> **Your assignment**: Look through the lines below, find those with the word "Осуществление", and copy them.

> **Exercise material**:
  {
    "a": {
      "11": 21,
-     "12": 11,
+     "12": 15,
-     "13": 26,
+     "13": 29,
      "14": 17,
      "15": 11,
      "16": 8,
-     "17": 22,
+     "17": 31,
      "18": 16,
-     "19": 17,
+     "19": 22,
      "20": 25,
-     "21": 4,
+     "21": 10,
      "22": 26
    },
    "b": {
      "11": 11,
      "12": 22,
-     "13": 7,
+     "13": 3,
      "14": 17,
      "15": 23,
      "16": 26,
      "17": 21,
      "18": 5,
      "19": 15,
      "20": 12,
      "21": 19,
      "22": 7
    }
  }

---

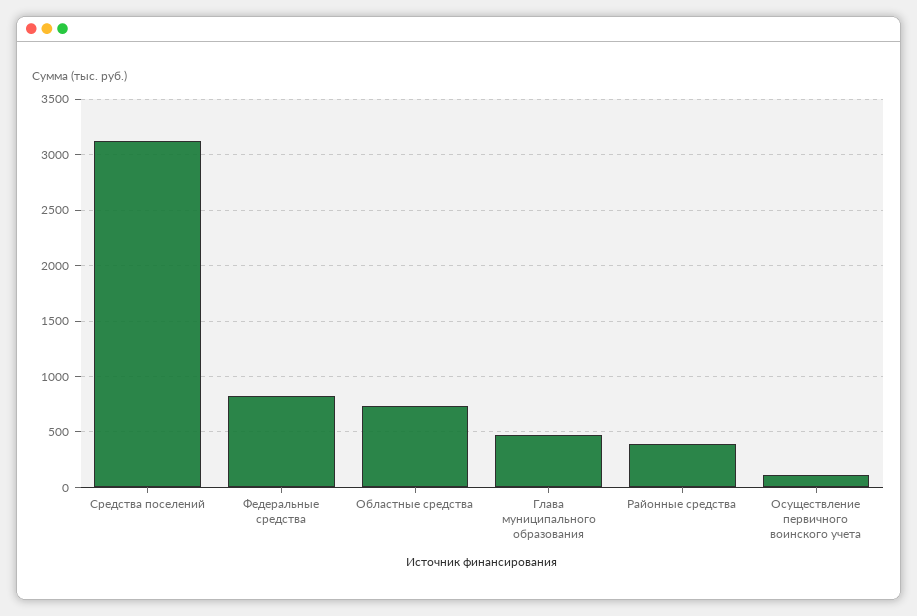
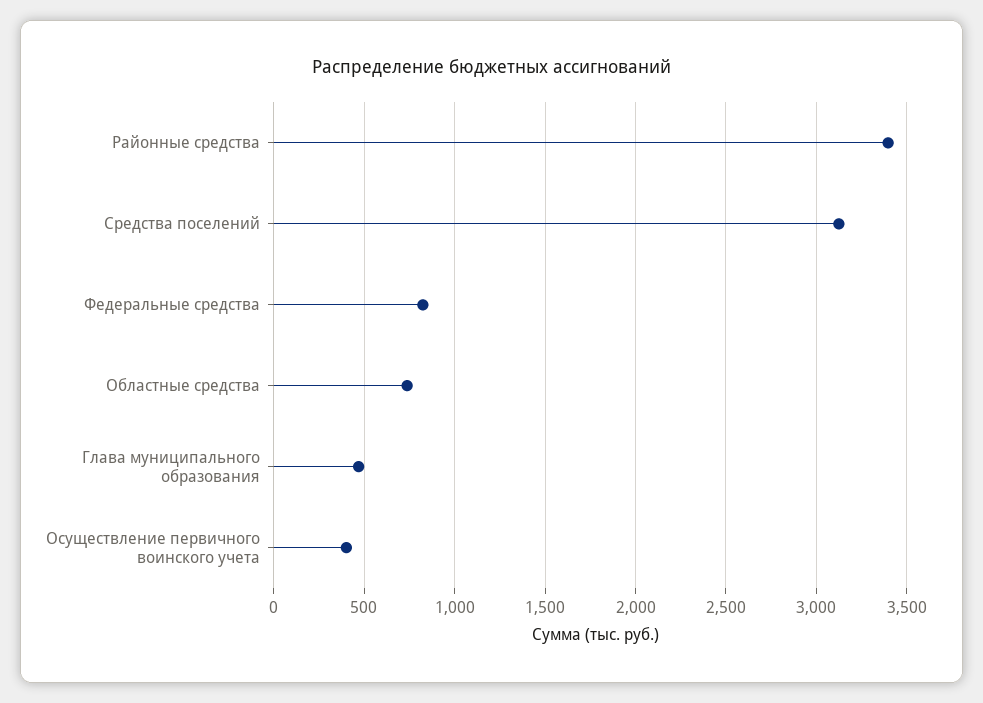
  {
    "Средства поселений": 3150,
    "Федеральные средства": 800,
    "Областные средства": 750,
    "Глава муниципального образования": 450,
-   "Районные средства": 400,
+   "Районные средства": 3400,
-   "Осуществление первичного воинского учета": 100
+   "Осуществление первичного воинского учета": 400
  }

---

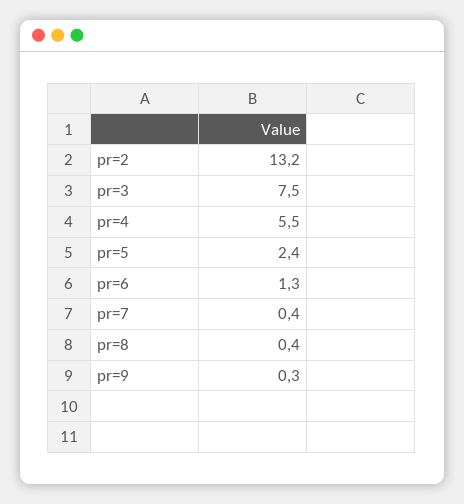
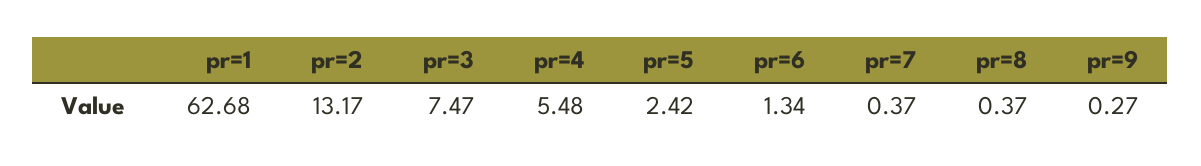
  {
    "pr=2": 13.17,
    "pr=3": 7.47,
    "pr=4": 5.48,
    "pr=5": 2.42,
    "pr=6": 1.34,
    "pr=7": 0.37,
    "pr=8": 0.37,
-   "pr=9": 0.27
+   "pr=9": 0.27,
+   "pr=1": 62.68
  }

> **Response to this exercise**:
-   "Осуществление первичного воинского учета": 100
+   "Осуществление первичного воинского учета": 400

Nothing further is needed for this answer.